Flow battery developer Imergy, the former Deeya, raised more than $100 million from Technology Partners, NEA, DFJ, BlueRun Ventures and SunEdison to commercialize a long-duration energy storage solution. (GTM Squared took a deep look at this technology here.) The company pivoted from its original iron-chromium chemistry to a vanadium electrolyte in 2013. Imergy also moved from the sulfuric acid usually used with vanadium to another acid, which aimed to reduce the problem of hydrogen forming in the charged electrolyte.

Imergy was working with contract manufacturer Flextronics to build a 5-kilowatt/30-kilowatt-hour battery for cellular towers and remote applications in India -- the application earnestly cited by all desperate flow-battery, battery and fuel cell manufacturers.
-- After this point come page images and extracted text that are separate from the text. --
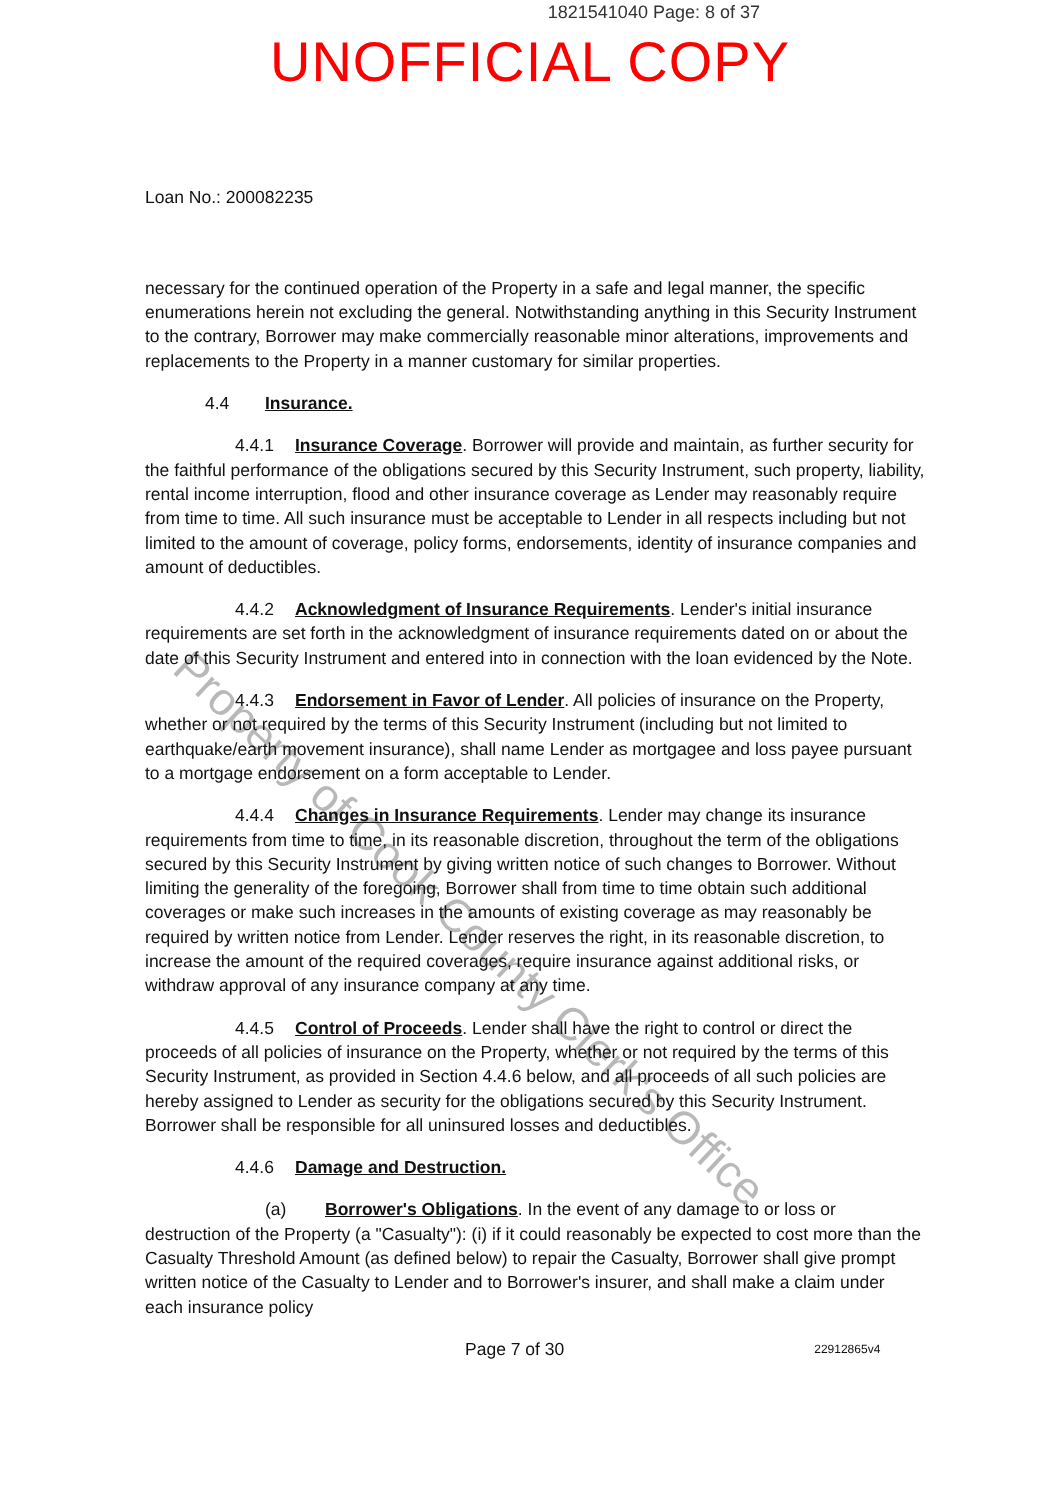1821541040 Page: 8 of 37
UNOFFICIAL COPY
Property of Cook County Clerk's Office
Loan No.: 200082235
necessary for the continued operation of the Property in a safe and legal manner, the specific enumerations herein not excluding the general. Notwithstanding anything in this Security Instrument to the contrary, Borrower may make commercially reasonable minor alterations, improvements and replacements to the Property in a manner customary for similar properties.
4.4 Insurance.
4.4.1 Insurance Coverage. Borrower will provide and maintain, as further security for the faithful performance of the obligations secured by this Security Instrument, such property, liability, rental income interruption, flood and other insurance coverage as Lender may reasonably require from time to time. All such insurance must be acceptable to Lender in all respects including but not limited to the amount of coverage, policy forms, endorsements, identity of insurance companies and amount of deductibles.
4.4.2 Acknowledgment of Insurance Requirements. Lender's initial insurance requirements are set forth in the acknowledgment of insurance requirements dated on or about the date of this Security Instrument and entered into in connection with the loan evidenced by the Note.
4.4.3 Endorsement in Favor of Lender. All policies of insurance on the Property, whether or not required by the terms of this Security Instrument (including but not limited to earthquake/earth movement insurance), shall name Lender as mortgagee and loss payee pursuant to a mortgage endorsement on a form acceptable to Lender.
4.4.4 Changes in Insurance Requirements. Lender may change its insurance requirements from time to time, in its reasonable discretion, throughout the term of the obligations secured by this Security Instrument by giving written notice of such changes to Borrower. Without limiting the generality of the foregoing, Borrower shall from time to time obtain such additional coverages or make such increases in the amounts of existing coverage as may reasonably be required by written notice from Lender. Lender reserves the right, in its reasonable discretion, to increase the amount of the required coverages, require insurance against additional risks, or withdraw approval of any insurance company at any time.
4.4.5 Control of Proceeds. Lender shall have the right to control or direct the proceeds of all policies of insurance on the Property, whether or not required by the terms of this Security Instrument, as provided in Section 4.4.6 below, and all proceeds of all such policies are hereby assigned to Lender as security for the obligations secured by this Security Instrument. Borrower shall be responsible for all uninsured losses and deductibles.
4.4.6 Damage and Destruction.
(a) Borrower's Obligations. In the event of any damage to or loss or destruction of the Property (a "Casualty"): (i) if it could reasonably be expected to cost more than the Casualty Threshold Amount (as defined below) to repair the Casualty, Borrower shall give prompt written notice of the Casualty to Lender and to Borrower's insurer, and shall make a claim under each insurance policy
Page 7 of 30 22912865v4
The now-bankrupt SunEdison had agreed to buy up to 1,000 of Imergy's 30-kilowatt units over the next three years for deployment in, wait for it, India, of course. It was by far the biggest single mirage of an order that Imergy -- or perhaps any other flow battery manufacturer -- had ever received. And it disappeared just like SunEdison.

The offering letter makes some brave claims on the firm's cost-competitiveness, asserting that Imergy can "reduce the manufacturing costs of the flow batteries from $500 per kilowatt-hour, already an industry benchmark, to under $300 per kilowatt-hour."

The energy storage market is dynamic and growing -- the U.S. deployed 226 megawatts of storage in 2015, up 251 percent over 2014, according to GTM Research.

But sadly, most VC-funded companies fail, and Imergy, with its many good people, won't be our last energy storage startup obituary.